Emily catches up with a group of children around an IRC-built tap stand. Photo: The IRC
|International Rescue Committee communications officer Emily Holland and IRC intern and Princeton University student Daniella Raveh are visiting Ethiopia where they will be blogging about the lives and struggles of refugees and young girls and women. See all their posts here.West Hararghe, Ethiopia When the IRC began building tap stands in peasant villages in West Hararghe, Ethiopia, staff were confident that health would improve for the thousands of residents who live there. What IRC didn’t foresee was how much life in general would improve—and for women, especially.
Kedija, a 30-year-old mother of nine, used to walk four hours every day—two hours each way—to collect water for her husband and children.

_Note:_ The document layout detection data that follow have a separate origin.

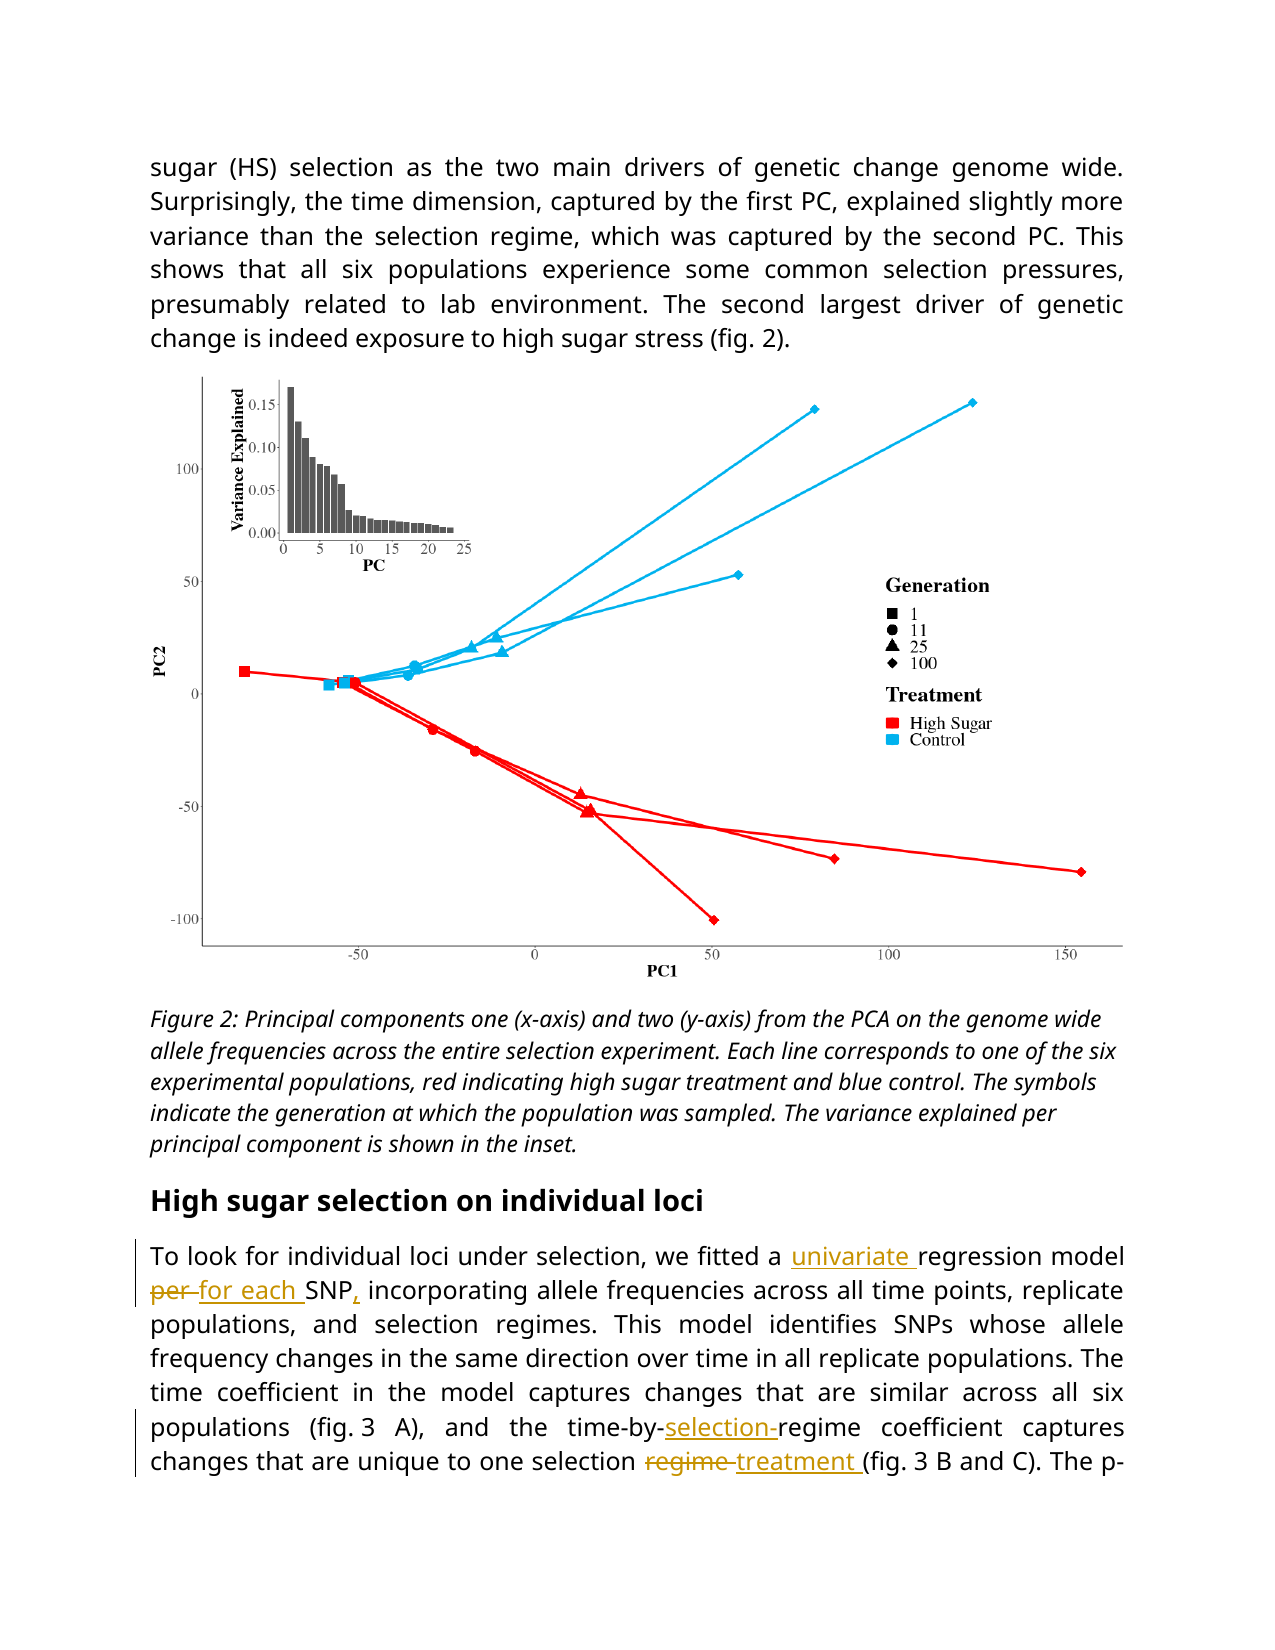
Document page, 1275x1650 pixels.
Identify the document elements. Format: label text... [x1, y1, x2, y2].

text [150, 150, 1125, 354]
picture [150, 373, 1125, 983]
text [150, 1239, 1125, 1477]
subtitle High sugar selection on individual loci [150, 1180, 1125, 1220]
text Figure 2: Principal components one (x-axis) and two (y-axis) from the PCA on the genome wide allele frequencies across the entire selection experiment. Each line corresponds to one of the six experimental populations, red indicating high sugar treatment and blue control. The symbols indicate the generation at which the population was sampled. The variance explained per principal component is shown in the inset. [150, 1003, 1125, 1159]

Not only did this chore consume most of Kedija’s day, the water she brought back was often undrinkable.
Now, Kedija frequents an IRC tap stand that yields clean water just ten minutes from her home. Her family no longer suffers from water-borne diseases. Kedija’s family can drink water whenever they choose and bathe and wash their clothes more frequently. Best of all: with more time on her hands, Kedija is catching up on the education she cut short to marry and raise a family.
Commented Daniella: “The way that people spoke about life before the tap stand made it seem like a very long time ago. It’s obvious that this is a new time. Accessible water is moving their village forward and, when it comes to challenging gender roles, breaking tradition with the past. Usually, we think of big change coming from the top down. Here, this tap stand is changing things from the ground up.”
And also from the sky…since 2003, the IRC has been using satellite images, digitized maps, and aerial photographs collected in the field using GPS technology to pinpoint areas that lack potable water and identify new water sources. With the information collected, we’re able to monitor each tap stand, covered spring, and latrine the IRC has constructed in Ethiopian communities. We’re also able to put this technology to work to analyze other problems: why are children in this community dropping out of school? Could it be that water sources are located too far from their schools? Or from their homes, requiring them to walk miles each day to collect water for their families, precluding school altogether?